Allen Gwinn is not an angry blogger. Unlike other citizens who take their malcontent to the nearest Internet connection and bludgeon away, Gwinn maintains a web site, Dallas.org, that is cool, restrained, overwhelmingly fact-driven. Gwinn is the Microsoft Excel of citizen journalists. In fact, he often lets his spreadsheets tell his narratives. His databases broke the story that the Dallas Independent School District misused its Visa procurement cards a full year before the Dallas Morning News got to it. He’s published the cell phone bills of trustee Ron Price and refuted inconsistent statements Price made to the 2005 Woodrow Wilson High graduating class. In December, the local media freaked out when Gwinn posted the receipts of City Hall’s credit card purchases, sure that Gwinn had just done to 1500 Marilla St. what he’d previously done to the DISD. (Alas, no similar scandal emerged.)

Perhaps no blogger gets more attention for his efforts—certainly no one who isn’t already a journalist. Gwinn works as a technology director at the Cox School of Business SMU, which he also attended. So that’s 50-plus hours a week before he considers his web site. “And I go to great lengths to separate the two because I never want it to become an issue,” Gwinn says. “I sleep very little.”

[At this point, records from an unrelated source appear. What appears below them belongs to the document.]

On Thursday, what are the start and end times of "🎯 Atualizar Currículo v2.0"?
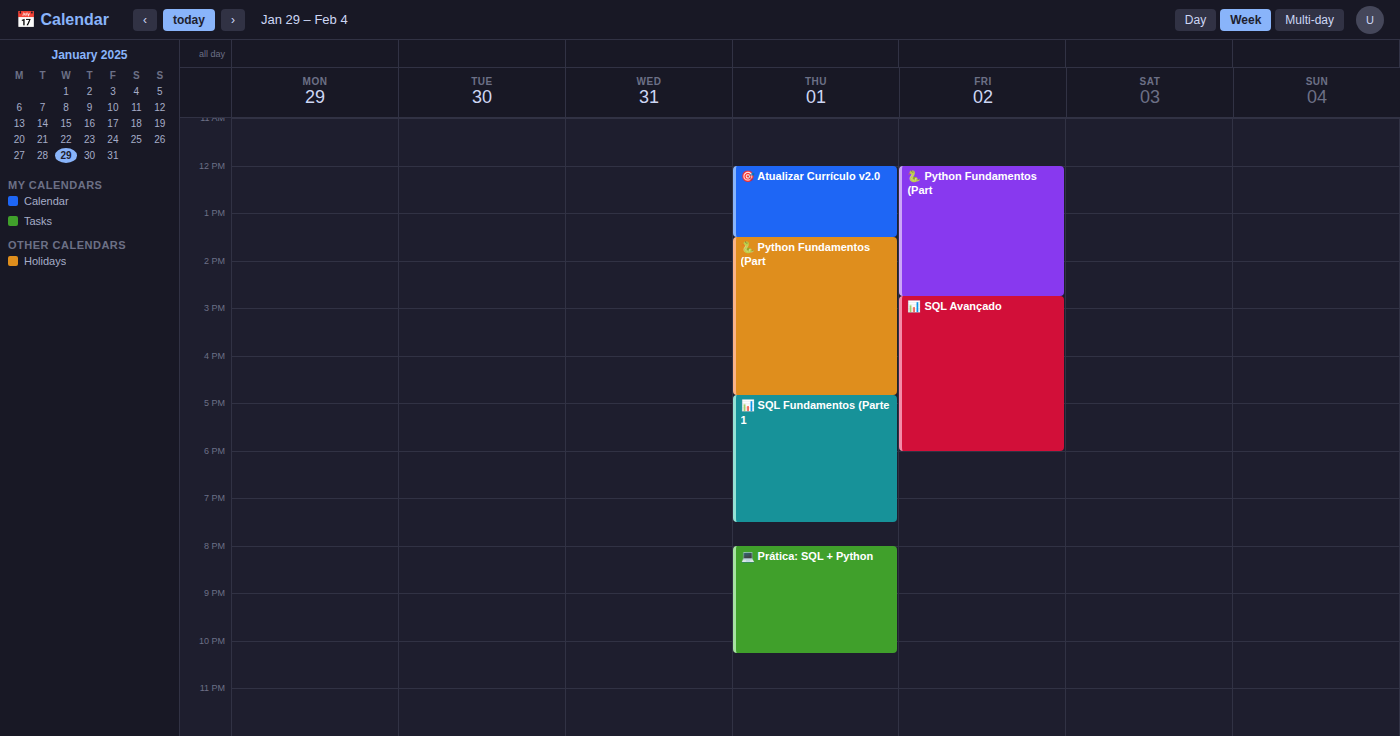
12:00 PM to 1:30 PMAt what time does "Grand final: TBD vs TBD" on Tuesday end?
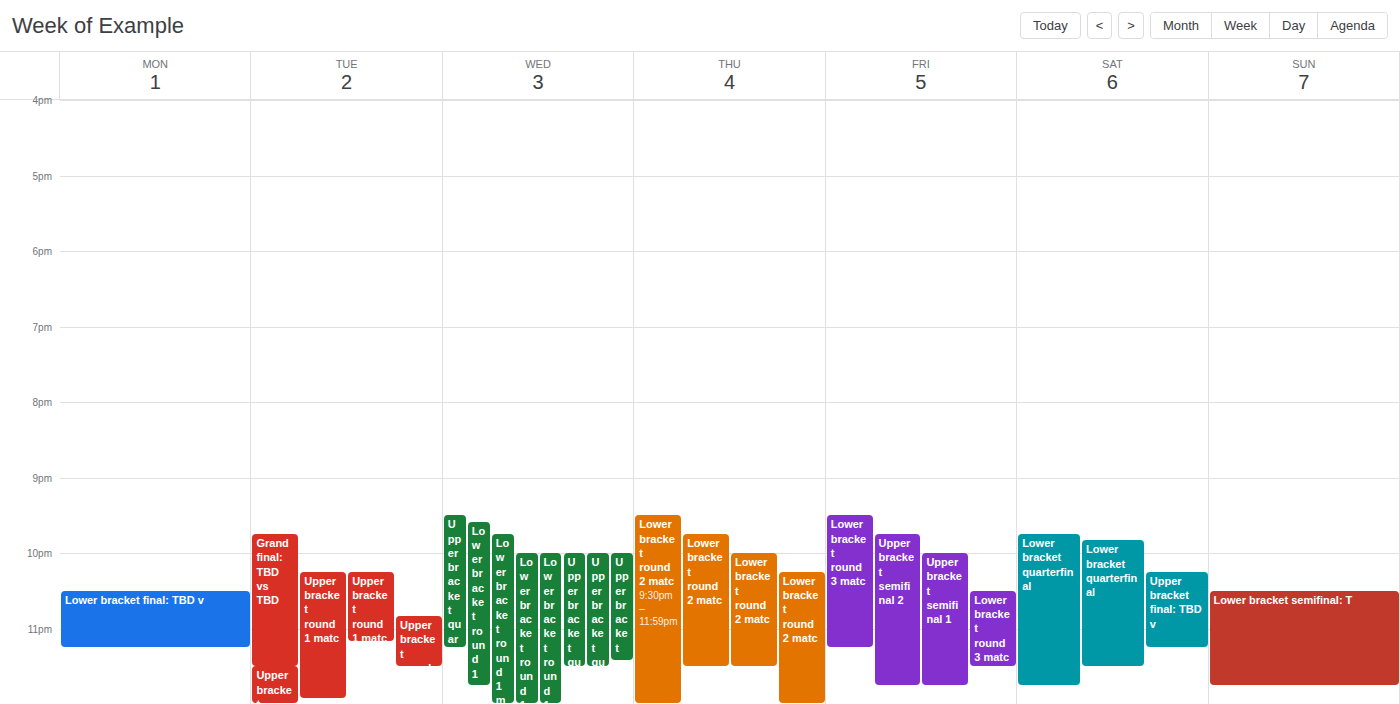
11:30 PMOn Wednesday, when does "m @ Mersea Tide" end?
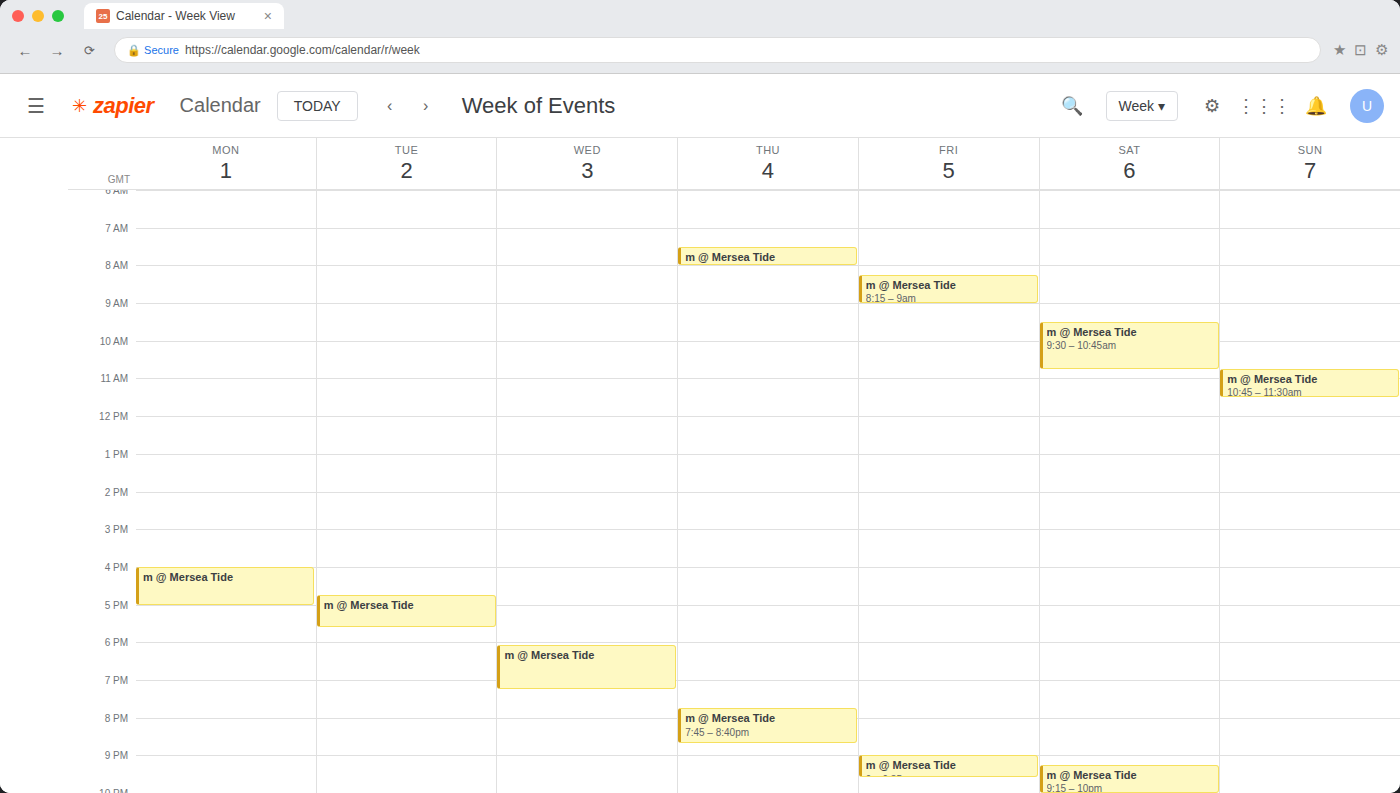
7:15 PMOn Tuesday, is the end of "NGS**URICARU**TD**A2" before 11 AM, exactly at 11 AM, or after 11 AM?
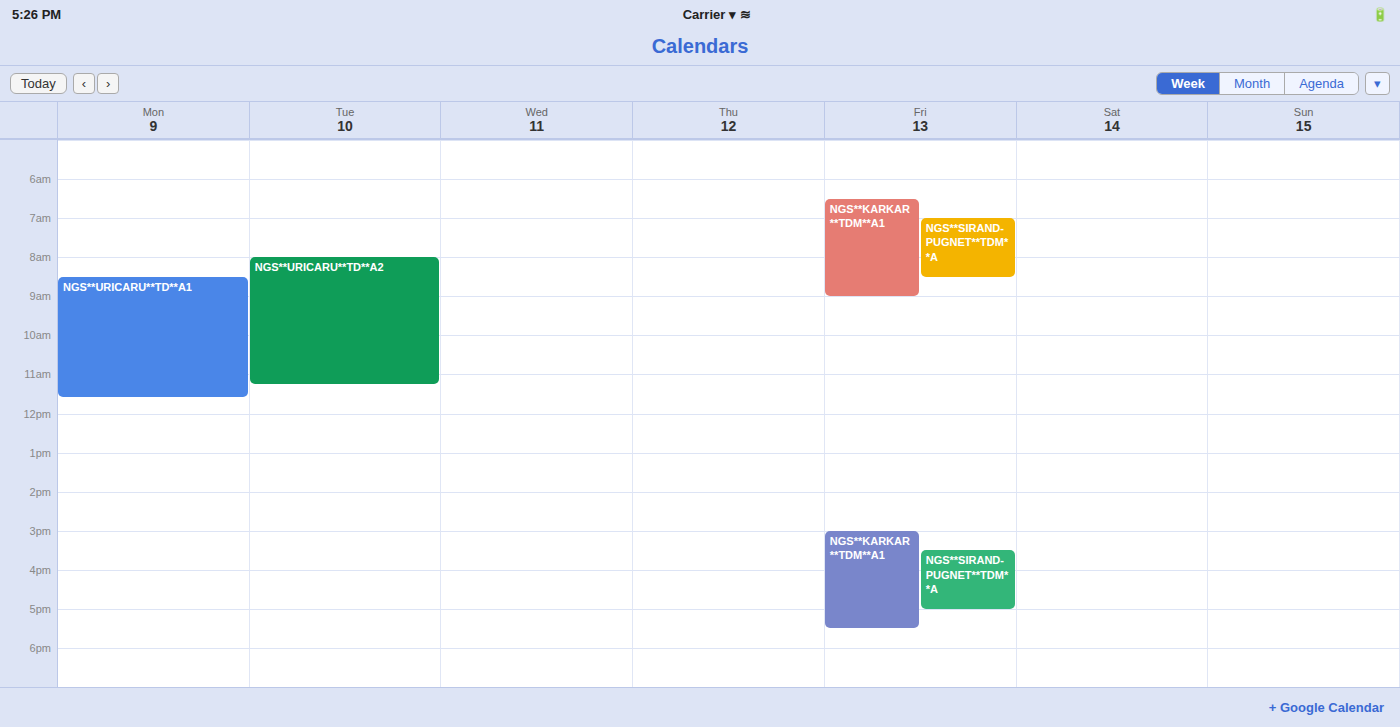
11:15 AM -- after 11 AM, 15 minutes below the 11 AM line.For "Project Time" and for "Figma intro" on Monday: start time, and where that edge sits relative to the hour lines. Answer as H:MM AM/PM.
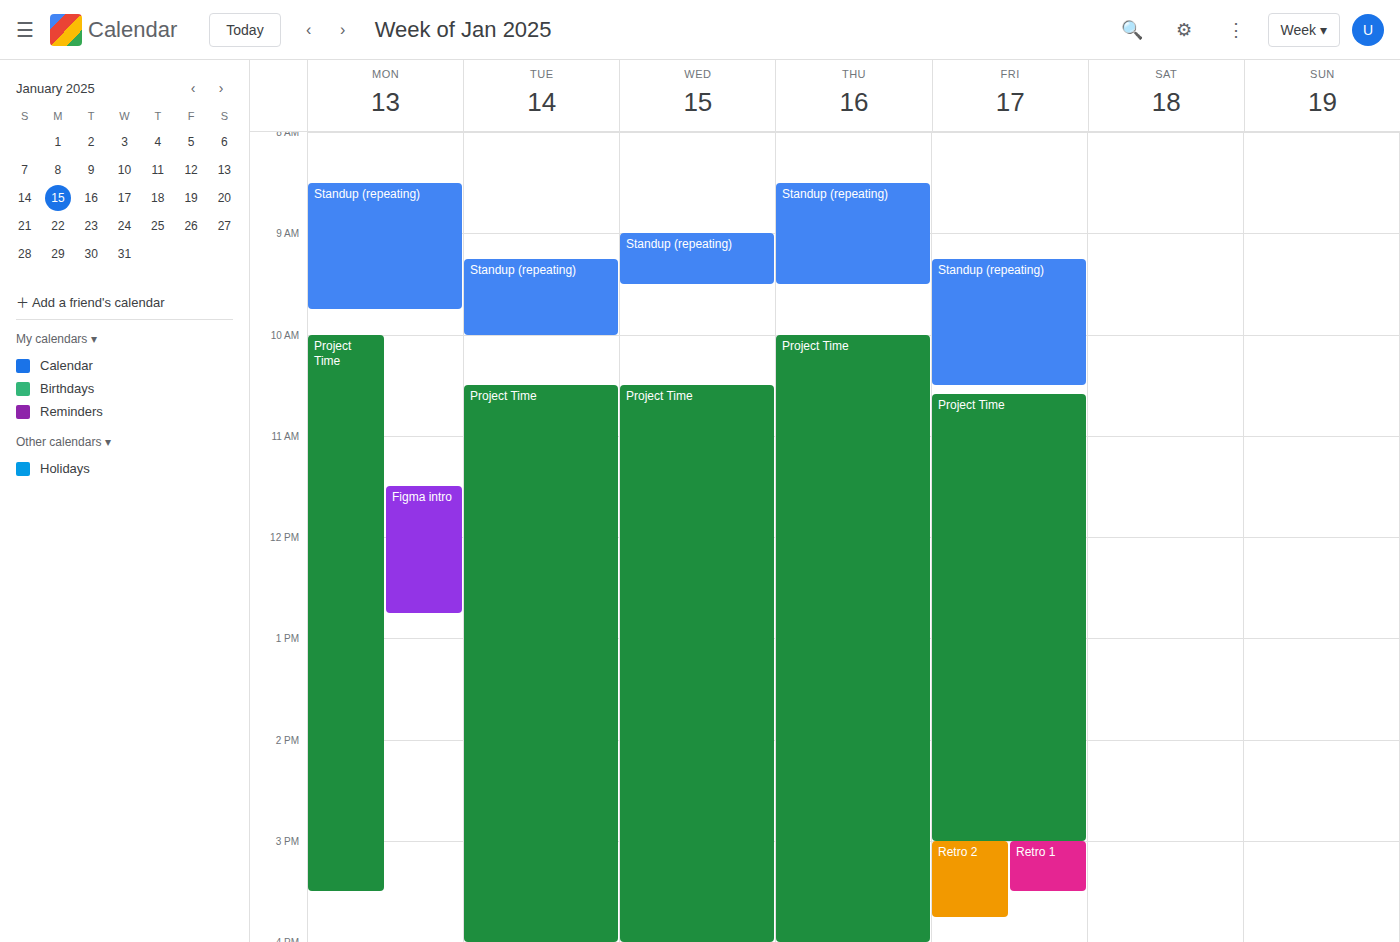
"Project Time": 10:00 AM, exactly on the 10 AM line. "Figma intro": 11:30 AM, halfway between the 11 AM and 12 PM lines."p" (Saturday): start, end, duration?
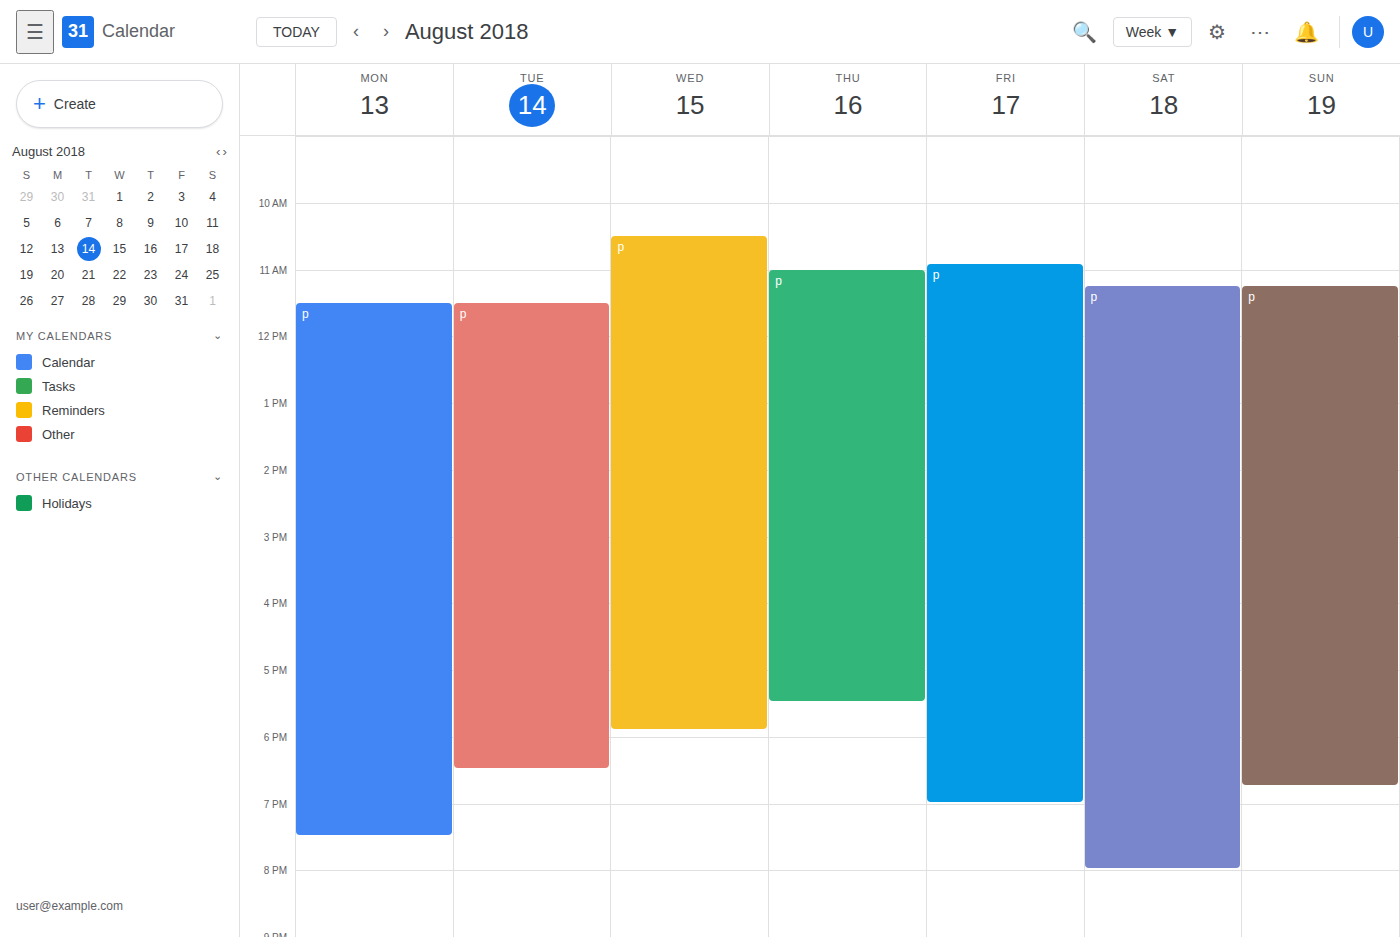
11:15 AM to 8:00 PM, 8 hours 45 minutesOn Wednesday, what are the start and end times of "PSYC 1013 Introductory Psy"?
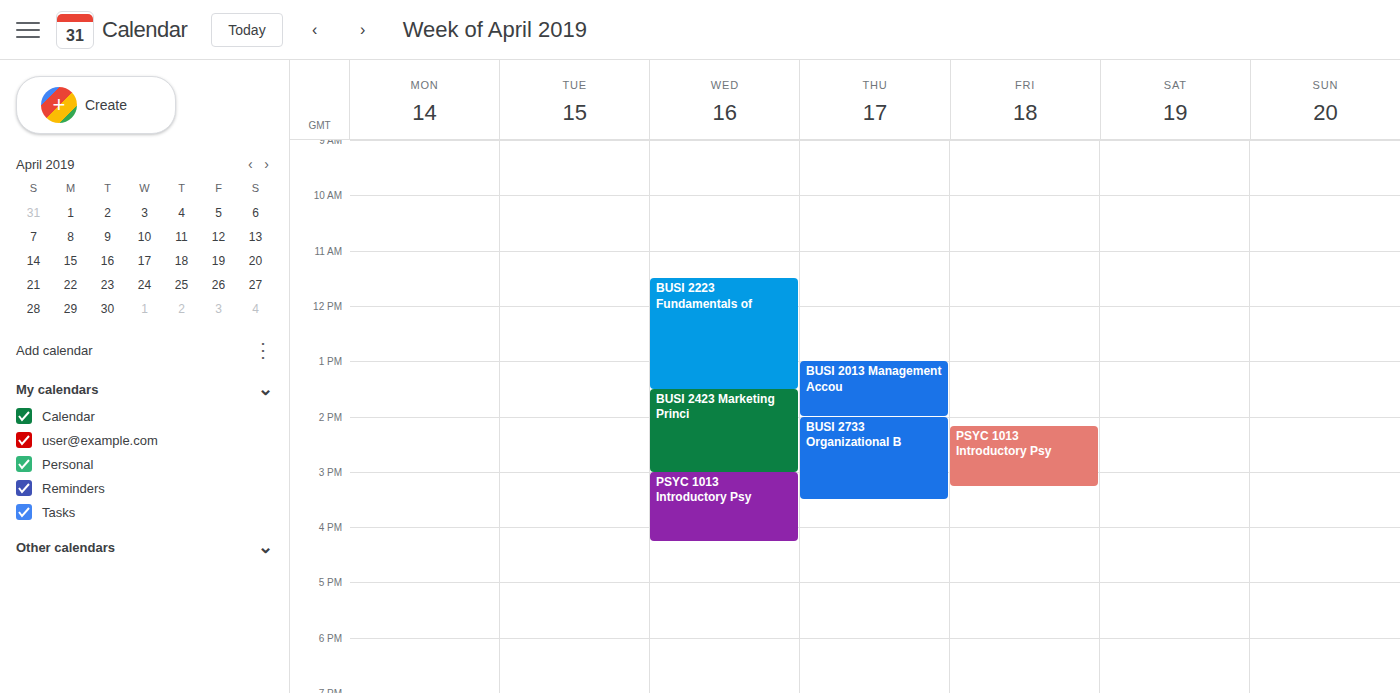
3:00 PM to 4:15 PMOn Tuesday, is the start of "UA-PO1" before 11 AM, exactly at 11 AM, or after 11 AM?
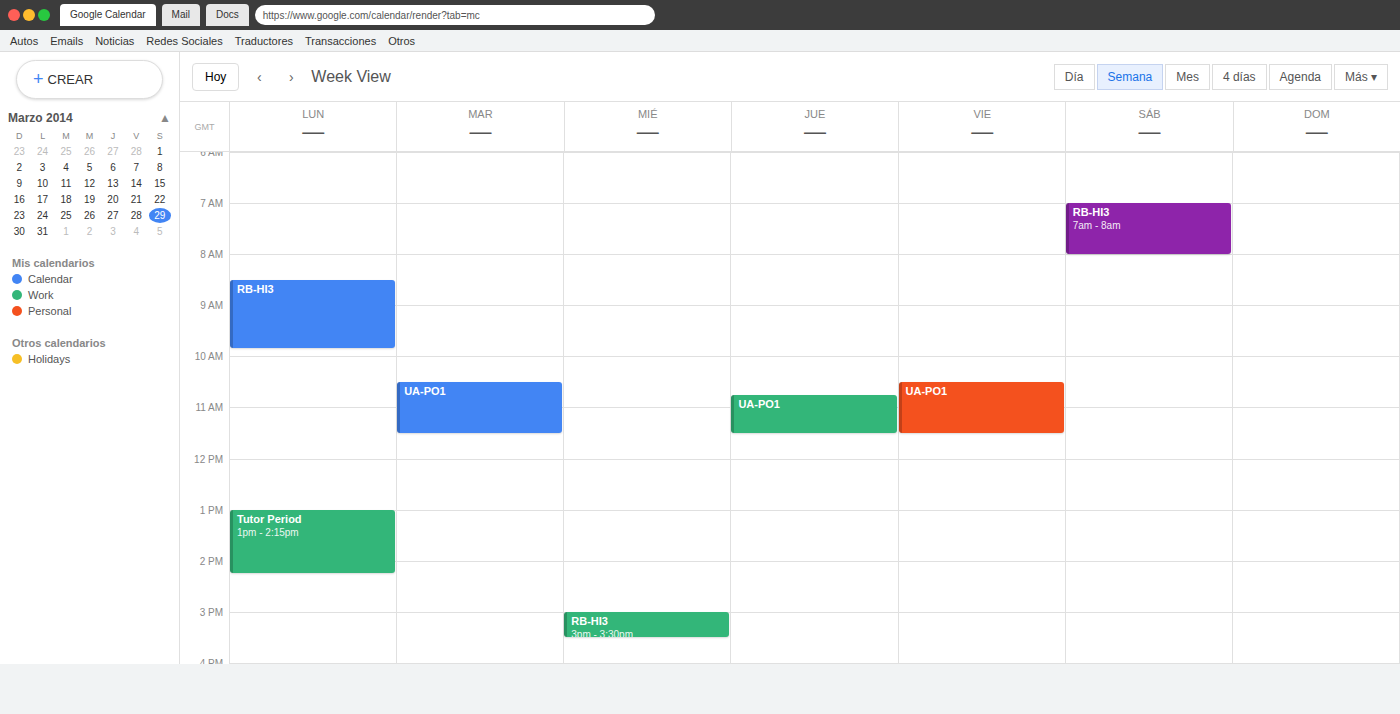
10:30 AM -- before 11 AM, 30 minutes above the 11 AM line.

His wife Terri says starting the site “had a lot to do with him becoming a parent.” (Their children are now 13 and 10.) But not everyone loves his activism. Ron Price says what Gwinn does is “unfair and unjust.” Gwinn cares little for nuance, Price says, citing as example Gwinn still calling him a “wife beater” based on a 2001 misdemeanor assault charge for pushing a screen door that hit his ex-wife. Dallas City Manager Mary Suhm says responding to Gwinn’s credit card database “is my job,” but adds, “I just wish that instead of assuming that there was bad stuff going on, there would have been people asking questions.”

Gwinn, calling himself “just a gadfly,” doesn’t see it that way. He’s fine with others taking what he’s found and repackaging it—as many news organizations have done. After all, he’s got another job.